GALLOWAY TOWNSHIP — The Dow Jones Industrial Average is about 13,000 and stock market rallies have brought new confidence to Wall Street.
But investors should always be cautious.
“Just because you have disposable income doesn’t mean you should throw it at any opportunity that presents itself,” said David White, director of the Investor Advocacy Project at Seton Hall University’s School of Law. “As the old saying goes, investing without research is mere gambling.”
“The stock market for decades has been a fantastic place to make investments, and there’s every reason to believe it will continue to do so for those judicious enough to do the research and invest with confidence,” he said.
Smart investing is about more than putting money in the hands of a broker; investors should keep detailed records, said Nima Ashtyani, a third-year law student at Seton Hall and president of the Dispute Resolution Society.
“You should know where every dollar, every quarter, every penny is going at all times,” he said “And you should understand why your money’s doing what it’s doing.”
Ashtyani and White spoke Thursday at the Richard Stockton College of New Jersey for a seminar on sound investment practices.

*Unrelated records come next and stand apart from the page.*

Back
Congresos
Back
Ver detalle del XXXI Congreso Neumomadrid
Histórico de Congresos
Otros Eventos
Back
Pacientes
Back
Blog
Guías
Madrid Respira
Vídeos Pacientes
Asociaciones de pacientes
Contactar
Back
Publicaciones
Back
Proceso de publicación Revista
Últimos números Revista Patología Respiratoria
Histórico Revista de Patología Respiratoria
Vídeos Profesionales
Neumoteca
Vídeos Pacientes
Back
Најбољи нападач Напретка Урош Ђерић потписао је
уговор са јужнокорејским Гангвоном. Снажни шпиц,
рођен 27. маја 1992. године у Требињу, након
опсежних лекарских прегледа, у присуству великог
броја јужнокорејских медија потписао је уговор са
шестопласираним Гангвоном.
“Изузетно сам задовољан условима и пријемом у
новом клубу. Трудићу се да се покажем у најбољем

The advice centered on common sense approaches to investment, as well as to help avoid being defrauded by brokers or others and to be able to catch such activity.

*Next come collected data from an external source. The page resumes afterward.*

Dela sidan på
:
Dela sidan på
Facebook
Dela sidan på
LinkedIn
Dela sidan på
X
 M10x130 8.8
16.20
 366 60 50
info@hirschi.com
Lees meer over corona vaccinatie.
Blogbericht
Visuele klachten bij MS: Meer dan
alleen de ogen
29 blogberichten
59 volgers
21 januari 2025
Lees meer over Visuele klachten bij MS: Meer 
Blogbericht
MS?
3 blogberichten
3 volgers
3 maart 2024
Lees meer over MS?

Ashtyani said potential investors should get control of their finances before they invest by creating a budget, setting investment goals, paying off high-interest debt such as credit cards, and establish an emergency fund for the future.
Before picking an investment professional, people should ask questions, talk to relatives and friends, and possibly use Internet searches to check their professional backgrounds, he said.
Ashtyani said investors should be vigilant — reading, understanding and maintaining their account statements.
Pushy brokers, account discrepancies and guaranteed returns should all raise red flags, he said. Even bonds, which are considered lower risk investments, carry some risk.
“There are no guarantees in investment,” he said.
Repeating a favorite phrase from billionaire investor Warren Buffett, Ashtyani said, “If you don’t understand a company’s product or how it makes money, avoid it.”
Seton Hall’s Investor Advocacy Project is funded by a grant from the Financial Industry Regulatory Authority Investor Education Foundation, which promotes responsible investing and represents those who sustained monetary losses through broker fraud or negligence.
In the securities industry, there’s a commonly recognized acronym — S.C.U.M., which represents the four most commonly asserted causes of action in securities arbitration, White said.
- Suitability: Does a broker’s investment match your risk tolerance?
- Churning: Does a broker make many trades on your account just to rack up fees?
- Unauthorized trading: Does a broker buy and sell securities without a customer’s consent?
- Misrepresentation: When facts are omitted or misstated.
“It’s common sense,” White said of the acronym. “If you want one thing to take from this … that’s an easy one to take away.”